Première image de la prochaine Grand Sport VITESSE Légendes de Bugatti : « Elizabeth Junek »

Quelques jours après  vous avoir présenté la dernière « Légendes de Bugatti » née de la marque, la « Rembrandt Bugatti » (voir article), nous sommes heureux de vous présenter en exclusivité, le prochain exemplaire prévu de la série Grand Sport Vitesse Légendes de Bugatti.

A ce jour,  quatre « Légendes de Bugatti » sur les six annoncées ont déjà été dévoilées : la Jean-Pierre Wimille, la Jean Bugatti, la Méo Constantini et dernière en date la Rembrandt Bugatti, présentées au Salon de Genève en début de semaine. Vous pouvez voir ou revoir toutes ces Légendes ici.

Suite à de nombreuses rumeurs visibles dernièrement sur internet, Bugattipassion.fr a mené l’enquête et a pu obtenir l’un des premiers clichés virtuels de ce qui sera la prochaine Grand Sport VITESSE Légendes de Bugatti : « Elizabeth Junek ». Il y avait  du vrai dans ces rumeurs, cette Légende verra bien le jour mais n’a pas été présentée à Genève.

Cette configuration n’est pas sans rappeler celle de la Grand Sport Vitesse VITESSE WRC. Cette Légende recevra donc une robe bicolore noire, peut être en carbone, et jaune, couleur choisie par cette femme pilote à l’époque sur ses autos. Ces couleurs seront également reprises pour les jantes de type ‘Vitesse’ ainsi que les bouchons de réservoirs signés Eliška Junková (Elizabeth Junek).

L’habitacle lui contrastera avec l’extérieur et sera recouvert de cuir marron. Les appuis-tête des sièges seront signés eux aussi Eliška Junková, les seuils de portes seront signés « Les Légendes de Bugatti » avec le portrait de Elizabeth Junek. Les panneaux de portes pourraient être en cuir tressé tout comme la Rembrandt Bugatti. Actuellement, nous n’avons pas plus d’information concernant cette Légende, si ce n’est qu’elle sera produite, comme les autres Légendes, à 3 exemplaires.

Quelques informations concernant Elizabeth Junek

De nombreux coureurs privés ont contribué à la réputation et à la célébrité de la marque et de consolider son statut culte.
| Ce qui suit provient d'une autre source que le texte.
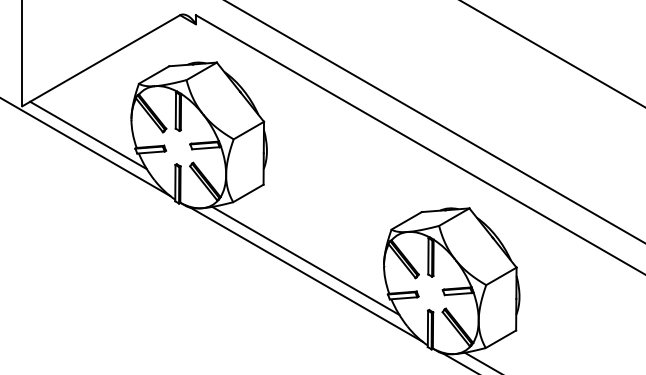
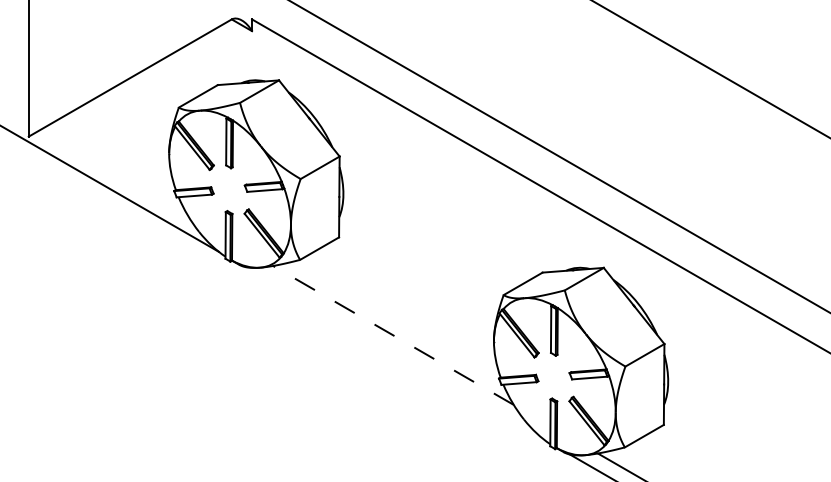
line: (88, 135) -> (113, 174), removed
line: (305, 260) -> (392, 334), solid -> dashed
line: (306, 274) -> (394, 352), removed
Cenek Junek, banquier à Prague, est l’archétype même du coureur privé. Il avait pratiquement tous les atouts: argent, style de vie, enthousiasme, talent sur les circuits et sa femme, Elizabeth qui sur les circuits, lui était même quelque peu supérieure: „On avait encore jamais vu ça ; une première mondiale », écrit dans ses mémoires Alfred Neubauer, directeur des courses Mercedes, lorsqu’il évoque „cette frêle et courageuse femme » à l’occasion de la Targa Florio en 1928. Elle a dépassé tous les hommes: Alberto Divo, Giuseppe Campari, Tazio Nuvolari et plusieurs autres pilotes renommés.
Le miracle ne pût toutefois pas être complet: Elizabeth Junek, en tête de la course, fût dépassée par Divo à la suite de problèmes liés à un freinage défectueux. Gênée par le nuage de poussière provoqué par le dépassement, elle casse une roue sur une pierre.

A la fin, ce ne sera que la cinquième place, mais la légende était née: Elizabeth Junek fut fêtée dans toute l’Europe avec exubérance et son retour à Prague fut une journée de liesse pour la fière Tchécoslovaquie indépendante.

Elizabeth Junek restera toutefois « amateur » et fidèle compagne de son époux. La mort accidentelle de Cenek Junek lors d’une course sur le Nürburgring, marquera la fin de sa carrière.